(Required work)
A: Answer these questions using the interview on early germanium research:
(i) Which university was to study the rectifying properties of silicon?
(ii) In what year did Bidwell write a paper on the electrical properties of germanium?
(iii) What two graphs did Bidwell publish?
B: Pick up the interview on early germanium research and continue it from its final question.

(Provided passage)
A little bit about the background again, Bethe was interested in this right at this time in early 1942 before he got involved with the Manhattan Project and so on. Prior to this period there was a feeling when they talked about rectifiers, cuprous oxide was a big one but it was known that silicon would rectify. MIT split it this way; the University of Pennsylvania would look at the rectifying properties of silicon and study silicon as a semiconductor and so on. Germanium being the next element down in that column, Lark Horovitz was quite willing — and I think he also kind of suggested that we work on germanium — so the first thing that had to be done was to figure out how to get some germanium. Some of the early work in 1942 was concerned primarily with getting germanium and then going ahead and figuring out how to find out what its properties were; studying its rectification and so on. Now this all expands hut this is sort of where we started from.

Henriksen:

Can we pinpoint exactly why he chose it? Is that possible to do?

Johnson:

Well if silicon is a rectifier germanium should be.

Henriksen:

And silicon had already been worked on by other groups, right?

Johnson:

There was some earlier literature on it, but not much. For instance, at that period they had not even recognized the fact that if you make a semi-log plot of resistivity versus reciprocal temperature that you get a straight line at high temperatures, in other words the intrinsic behavior. All you have to do is read the English work by Wilson and Harding and a few more in the mid 30s to see how they were stumbling around on the edges of semiconductor knowhow.

Henriksen:

But there was even less work on germanium then right? That hadn’t been touched too much at that time.

Johnson:

A man by the name of Bidwell in this country in 1923 wrote a paper on the electrical properties of germanium. He had a sample of germanium, of very questionable purity of course, but he published basically two graphs one of resistivity vs. temperature and the other thermoelectric power versus temperature and that is all. That is really all that was known. Of course there is some chemistry you know. And of course the work on germanium turned out to be a very fortunate choice because it was very fruitful although many of the biggest things came later when better and better material could be produced.

Henriksen:

Let me go back just a little bit and ask you one thing about Lark-Horovitz. He was doing a lot of nuclear physics work in the late 1930s. Is that right?

(Entries supplied)
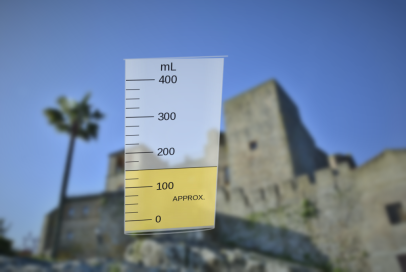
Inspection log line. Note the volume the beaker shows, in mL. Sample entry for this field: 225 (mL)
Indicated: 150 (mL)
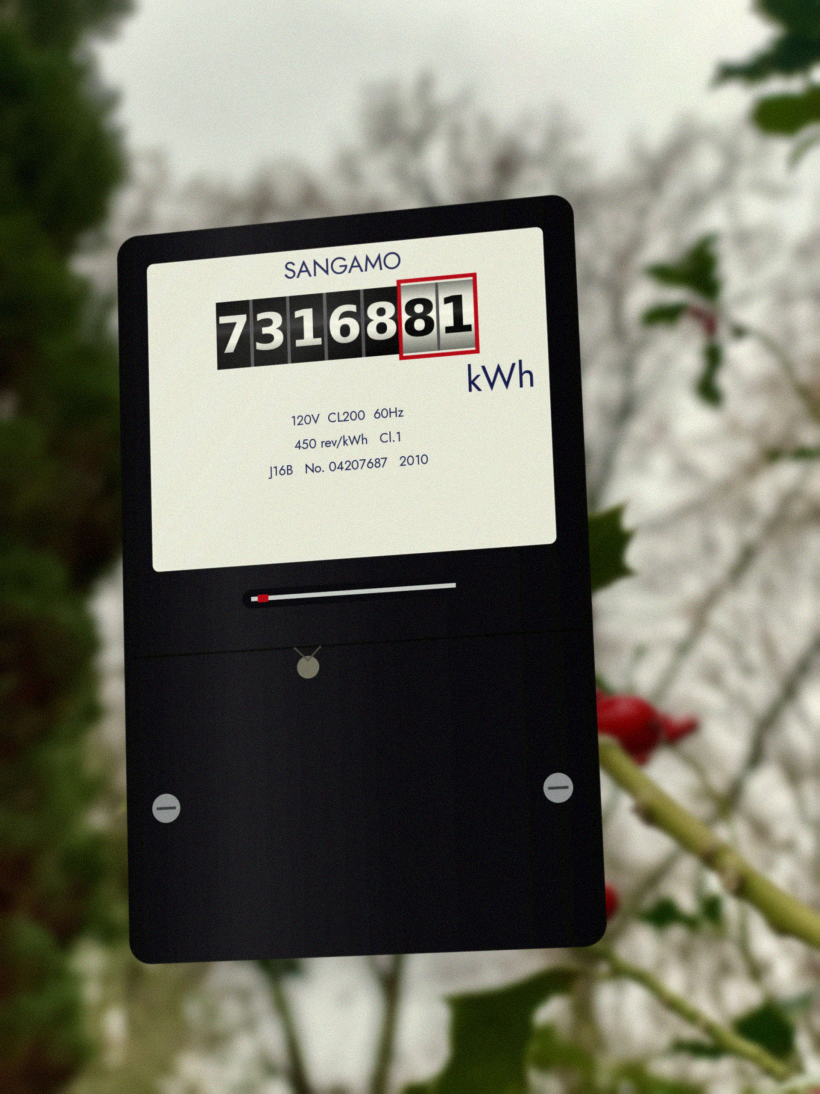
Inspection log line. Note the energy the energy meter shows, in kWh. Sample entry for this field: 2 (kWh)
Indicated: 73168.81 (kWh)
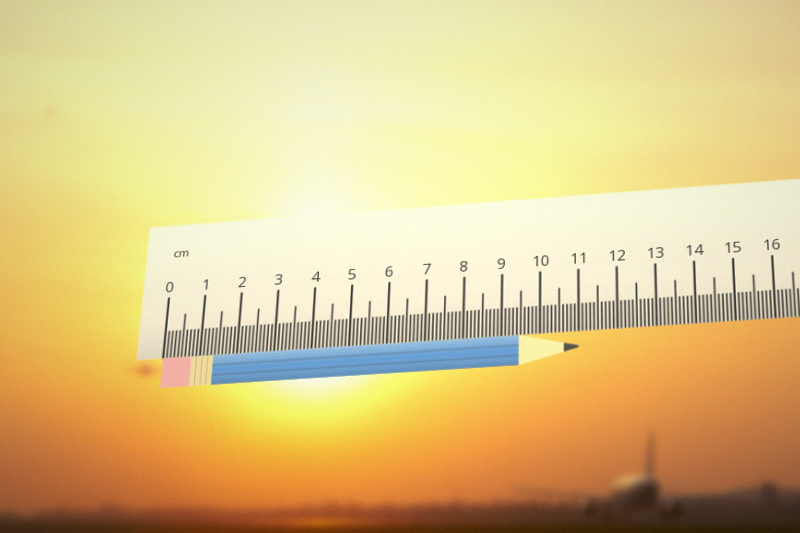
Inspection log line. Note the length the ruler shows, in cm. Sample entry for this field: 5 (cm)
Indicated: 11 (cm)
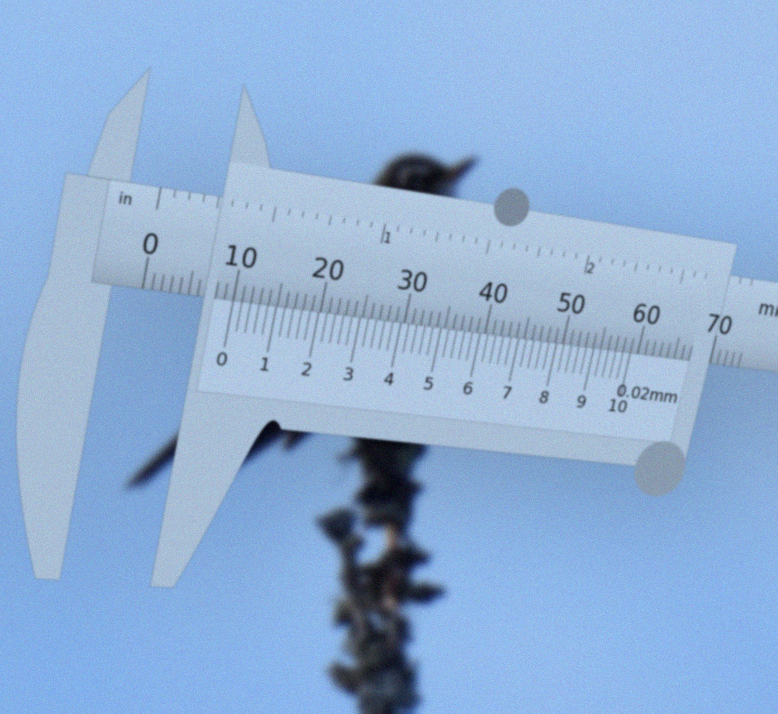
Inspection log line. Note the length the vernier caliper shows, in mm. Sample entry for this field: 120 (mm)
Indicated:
---
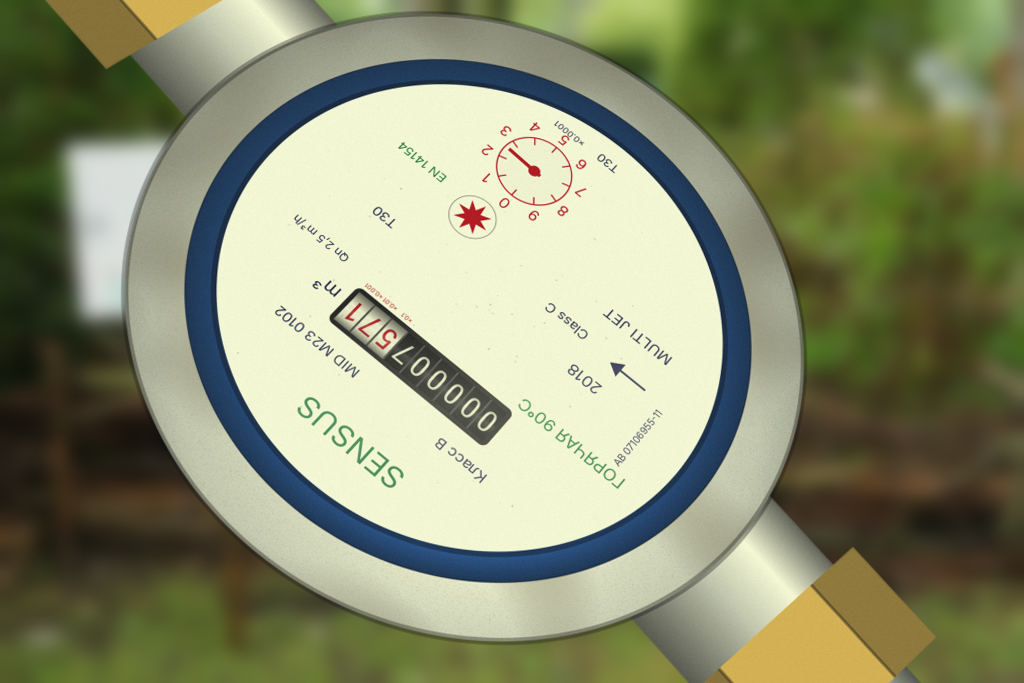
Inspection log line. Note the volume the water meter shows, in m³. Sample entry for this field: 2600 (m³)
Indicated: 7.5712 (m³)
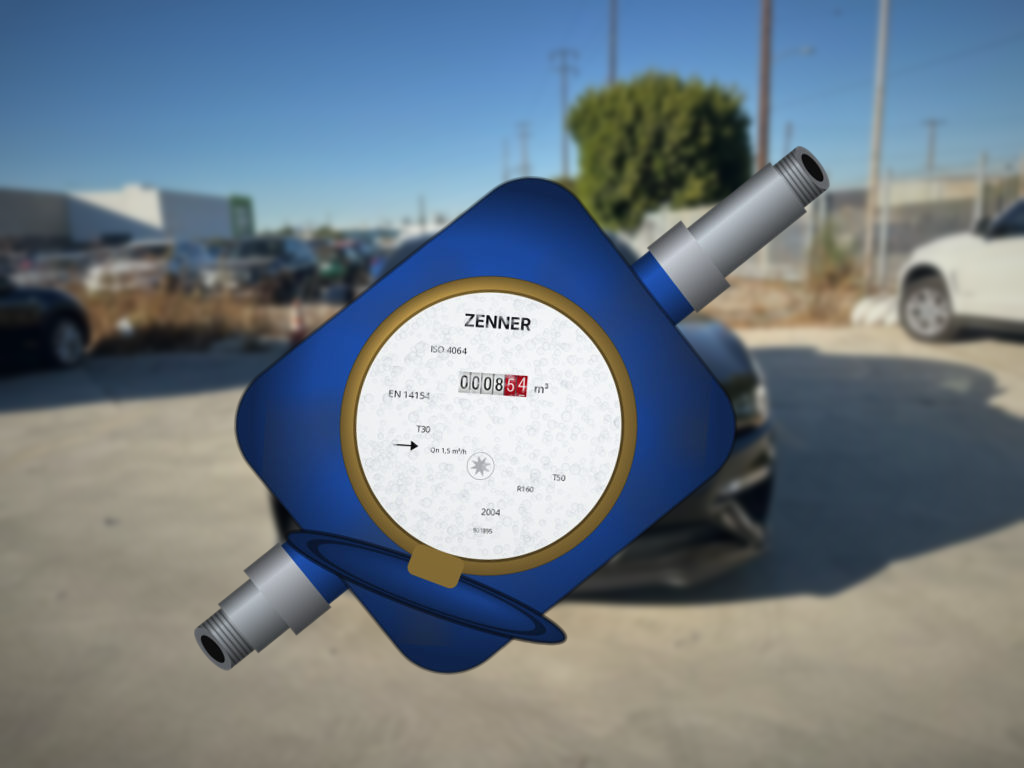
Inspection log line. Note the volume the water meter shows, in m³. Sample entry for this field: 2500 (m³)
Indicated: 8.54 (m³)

(Results of the exercise)
A:
(i) The University of Pennsylvania.
(ii) 1923.
(iii) One of resistivity versus temperature and one of thermoelectric power versus temperature.

B:
Johnson:

That is right. He was working with the people dealing with the cyclotron and —

Henriksen:

And in your book on Lark-Horovitz in the Men of Physics series [Johnson, V.A., Karl Lark-Horovitz (Oxford: Pergamon Press, 1969)] you mention he was even doing some fission work.

Johnson:

Let’s see, he was doing some work with radioactive tracers. He was well aware of those early papers on fission.

Henriksen:

Right at the top there on page 20. Did he take that [fission study] very far? It seems that if he was doing a little fission work right before the war, it is sort of interesting that he stopped that and went into solid state rather than work on fission.

Johnson:

There were people from this department who went into the fission work on the Manhattan project, quite a few, one of the best known is of course Raemer Schreiber, who I think just before he retired was director of the lab out there at Los Alamos, but remember Lark-Horovitz was of Austrian citizenship originally and I think for this reason he thought that the solid state work was a little less sensitive and there was no problem in his getting the clearance to work with that where there may have been a problem with the fission work.

Henriksen:

Did he have problems with clearances later, even in solid state?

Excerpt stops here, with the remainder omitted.